# [Exercise set]
a: In the forum post about the CMAQ out-of-memory error, list every line of the quoted error output that begins with an equals sign.
b: Continue the forum post about the CMAQ out-of-memory error, starting after its final sentence.

Slurmstepd: error: Detected 1 oom_kill event

Hello all,

I am running CMAQ for 12CONUS1 domain from 01 Feb,2023 for 2 days. After running for sometime, it says:

= BAD TERMINATION OF ONE OF YOUR APPLICATION PROCESSES
= PID 1697494 RUNNING AT ec5
= EXIT CODE: 9
= CLEANING UP REMAINING PROCESSES
= YOU CAN IGNORE THE BELOW CLEANUP MESSAGES

slurmstepd: error: Detected 1 oom_kill event in StepId=5112172.0. Some of the step tasks have been OOM Killed.
srun: error: ec5: task 0: Out Of Memory
YOUR APPLICATION TERMINATED WITH THE EXIT STRING: Killed (signal 9)
This typically refers to a problem with your application.
Please see the FAQ page for debugging suggestions
real 9378.48
user 0.05
sys 0.04

I used following commands in slurm to execute this:
run --time=168:00:00 -c 16 --mem=32G --pty bash
sbatch -n 128 --time=168:00:00 run_cctm_202302_12US1.csh

Please find attached my runscript and log script.

# [Information supplied]
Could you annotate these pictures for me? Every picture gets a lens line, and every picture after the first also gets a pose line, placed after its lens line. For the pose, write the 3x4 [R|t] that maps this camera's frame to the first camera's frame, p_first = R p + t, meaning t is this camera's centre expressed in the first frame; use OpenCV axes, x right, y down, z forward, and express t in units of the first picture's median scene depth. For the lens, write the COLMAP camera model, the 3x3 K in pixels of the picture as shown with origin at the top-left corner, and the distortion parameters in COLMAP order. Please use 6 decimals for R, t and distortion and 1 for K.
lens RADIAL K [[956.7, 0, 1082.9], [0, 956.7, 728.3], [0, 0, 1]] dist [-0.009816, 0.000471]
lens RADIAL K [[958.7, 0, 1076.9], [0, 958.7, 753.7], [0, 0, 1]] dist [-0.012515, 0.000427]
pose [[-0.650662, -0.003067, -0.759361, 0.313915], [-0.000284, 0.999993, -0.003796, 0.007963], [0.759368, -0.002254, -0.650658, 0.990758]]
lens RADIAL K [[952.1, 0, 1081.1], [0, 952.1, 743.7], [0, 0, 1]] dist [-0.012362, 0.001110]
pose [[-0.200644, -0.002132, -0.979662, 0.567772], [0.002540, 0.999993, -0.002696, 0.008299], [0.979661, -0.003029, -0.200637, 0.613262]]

# [Task-by-task outputs]
a:
= BAD TERMINATION OF ONE OF YOUR APPLICATION PROCESSES
= PID 1697494 RUNNING AT ec5
= EXIT CODE: 9
= CLEANING UP REMAINING PROCESSES
= YOU CAN IGNORE THE BELOW CLEANUP MESSAGES

b:
slurm-5112172.txt (19.3 KB)
run_cctm_202302_12US1.txt (35.7 KB)
CTM_LOG_074.v532_gcc_12US1_459X299_20230201.txt (75.2 KB)

Thank you for your help.

Hasibul

The error indicates the program crashed because it ran out of memory. I am not familiar with the form of slurm commands you are giving, but perhaps you can increase the --mem=32G (or remove that argument entirely) to get the run to proceed.
Alternatively, you could try running on more processors, if you have more available.